Vocally and interpretively, he felt comfortable with Massenet (Don Quixote), Boito and Gounod (the two Mefistofeles). As Don Quixote, he had no rivals. He used to appear on stage accompanied by a youngster of minute physical proportions in order to conjure up the universal literature’s famous duo: Don Quixote and Sancho Pança. He appeared for the first time at La Scala in the role of Mefistofele (Boito). The sight of his statuesque body magnetised the audience, the elasticity of his movements and satanic gestures mesmerised soprano Carelli, tenor Caruso, the entire orchestra and even Toscanini. They disappeared as if buried by a colossal and inhuman singer actor on stage.

Chaliapin’s unique, ductile and multicoloured voice proved ideal for the roles he played. People claimed that he had a voice for each role. It is more likely that he was able, almost as a circus juggler, to make great use of resonance areas, from the nasal to palatal and guttural, allowing easy passage from a powerful “bordata” (sonorous note) to a whisper and the whitest of filatures. He pronounced kaleidoscopic but unquestionably sovereign accents (piano or forte). To him, the voice was only a pretext and a docile, sometimes insidious instrument of will and whim. He was a tenor, baritone or bass as he wished, making use of all colours on the lyrical palette

He knew the precious secret of the “vocal echo” and used it with great skill, giving distance to sounds and causing soft rebounds of inevitable effect, undisputed utility for wise economy of vocal means. He expressed the intimate essence of his personality with gestures and nuance, which many tried to imitate and succeeded in copying the external forms with ridiculous results.

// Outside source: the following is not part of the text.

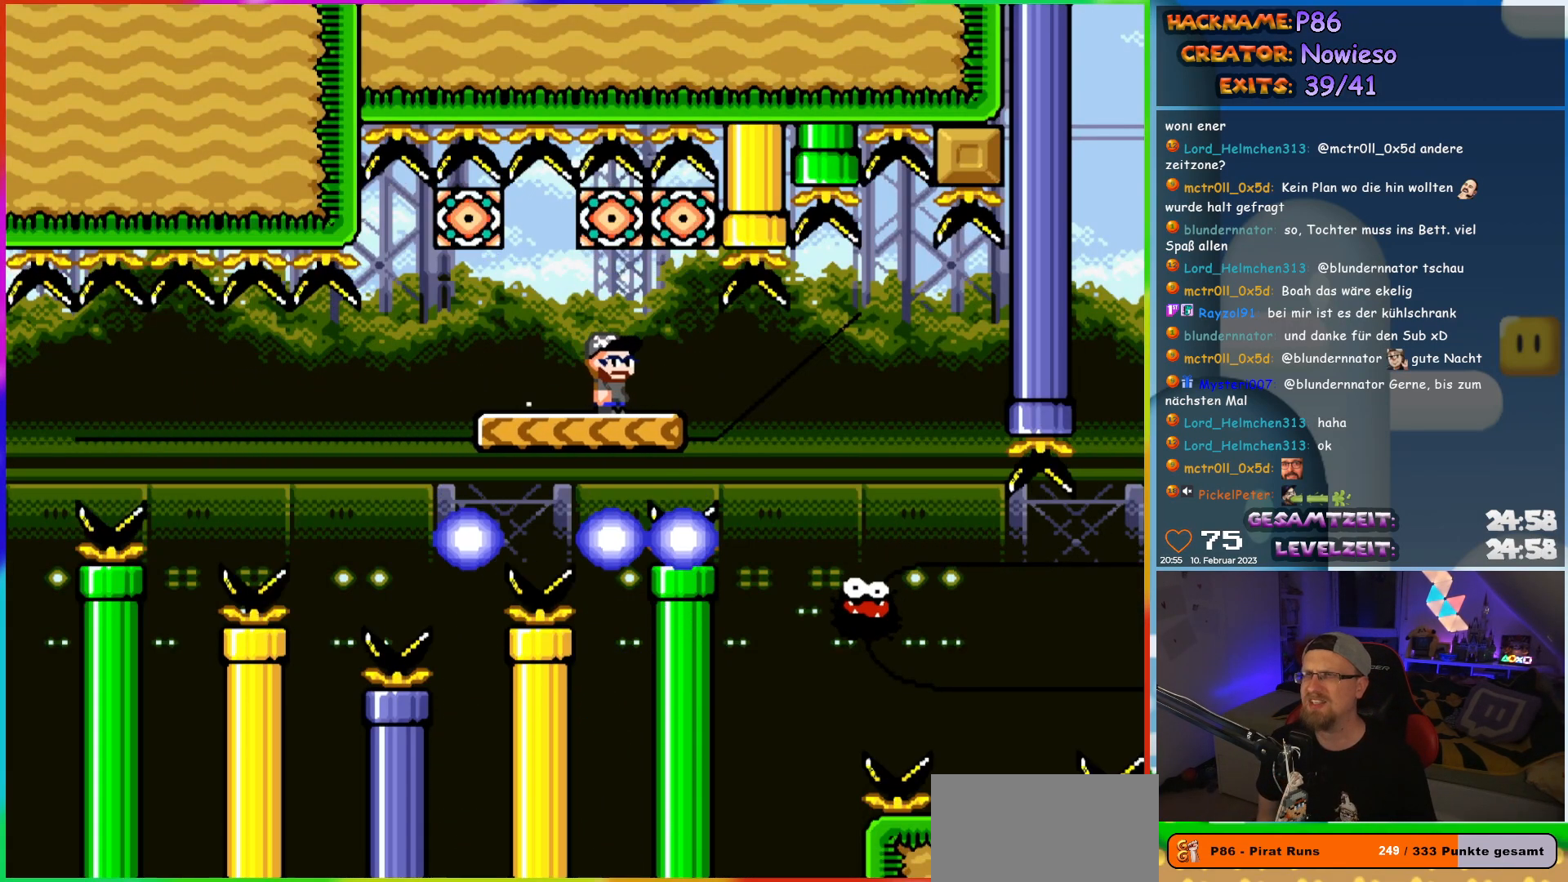
{"buttons": ["X", "DPAD_LEFT"], "events": [[450, "DPAD_RIGHT", "up"], [450, "DPAD_UP", "down"], [467, "DPAD_LEFT", "down"], [467, "DPAD_UP", "up"]]}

Chaliapin vocal flaws were very few. He had a weak timbre in the low register, uncertain extension in the middle but surer in the upper register. It is understandable why he disdained legato and paid great attention to staccato declamation. He recorded popular songs by Beethoven, Schubert, Schumann, Glinka and Rimskij-Korsakov. He sang Trepak (Musorgskij) with deep melancholy, Song of the Volga Boatmen with refrained despair, Black eyes (the popular Ociciornia) in typically Russian style and the very popular Dargominskij’s Bolero with brilliance. Above all, Chaliapin sang with the universally acknowledged realism of Musorgskij. The Russian composer musically depicts garden perfumes and tavern odours with so much power and conviction that the listener starts to feel and taste the same perfumes and odours. This is a special realism. Is it realism or fiction? Chaliapin, the supremely histrionic bass, succeeded in letting everyone familiarise with fiction and take it as a superior truth.